Lexis processed this as a natural language search, casting a very wide net, and sorting the results by relevancy.

Bottom Line:  It's important to know how each system is going to treat the syntax of your search. Check preferences/settings and help if you have any questions about how the search is being interpreted.  Or raise a question in class!

Searching for Overlapping Concepts: Building Boolean Search Queries

Nearly all searches will involve multiple facts and/or concepts. Our slip and fall example involves at least three different concepts, and we need cases that include them all:  a slip/fall injury, on icy or slippery surface, on a business' property.

With a Venn diagram, you can see how these three concepts overlap in multiple ways:Venn Diagram with three overlapping circles:  slip & fall injury, icy/slippery, and business premises.

At each of the four overlapped areas, we find a different set of cases:

  • At the overlap between "slip & fall injury" and "icy/slippery", we'd find cases about falls on city streets, or on a neighbor's sidewalk.
  • At the overlap between "slip & fall injury" and "business premises", we'd find cases about falls in grocery store aisles left wet, for example.
  • At the overlap between "icy/slippery" and "business premises", there's no injury -- so no liability!
  • Finally, at the overlap between all three concepts, we'd find the cases we're looking for.

Your searches need to be constructed with these overlaps in mind.

Boolean Searches:

When you build a search query, you're telling the system which concepts are critical for you. 

Begin with a short query, and build by adding connectors.
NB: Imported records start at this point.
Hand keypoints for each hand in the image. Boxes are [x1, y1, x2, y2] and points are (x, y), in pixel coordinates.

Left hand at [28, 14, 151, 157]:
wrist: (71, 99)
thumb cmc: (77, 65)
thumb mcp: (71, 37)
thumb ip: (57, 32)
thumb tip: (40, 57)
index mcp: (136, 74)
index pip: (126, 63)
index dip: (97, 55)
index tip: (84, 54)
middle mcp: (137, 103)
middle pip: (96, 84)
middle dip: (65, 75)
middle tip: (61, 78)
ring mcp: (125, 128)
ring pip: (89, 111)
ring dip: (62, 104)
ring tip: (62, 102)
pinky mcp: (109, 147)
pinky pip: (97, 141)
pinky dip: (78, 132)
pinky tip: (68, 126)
The "OR" connector is permissive: use it to separate synonyms or related concepts, of which you'd accept either.  The "AND" connector is a requirement that the term that follows be included in all results.
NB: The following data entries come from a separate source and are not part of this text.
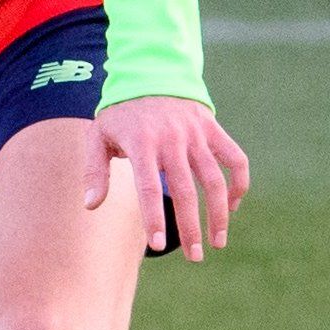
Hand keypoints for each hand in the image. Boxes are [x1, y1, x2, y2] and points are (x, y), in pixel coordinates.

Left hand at [85, 95, 251, 260]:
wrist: (151, 72)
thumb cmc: (120, 113)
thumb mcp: (97, 135)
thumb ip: (94, 171)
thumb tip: (90, 205)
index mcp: (141, 144)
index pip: (148, 188)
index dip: (154, 216)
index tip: (157, 243)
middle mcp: (172, 140)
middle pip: (186, 191)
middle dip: (191, 227)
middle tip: (194, 257)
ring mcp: (196, 135)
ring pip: (215, 180)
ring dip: (220, 213)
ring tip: (218, 242)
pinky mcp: (213, 130)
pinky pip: (235, 159)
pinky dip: (239, 183)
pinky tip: (233, 206)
(slip OR fall) AND (business premises) AND (icy OR slippery)

This example allows for cases to use the term slip OR the term fall to describe the incident. It requires that cases use the phrase "business premises". And then it requires that cases use either the term icy OR the term slippery.

Once you see your results, you can (should) consider revising the search with more ANDs to reduce the number of results, or more ORs to increase the number. A better search might alter the middle set of terms to (business or store or premises), for example. You may need to repeat this process several times, especially throughout your first year. 

Building an effective search query requires an understanding of the language likely to be used in the documents you seek. If you have a limited understanding of premises liability issues, for example (perhaps not even being familiar with that term), it may take more iterations of your search query.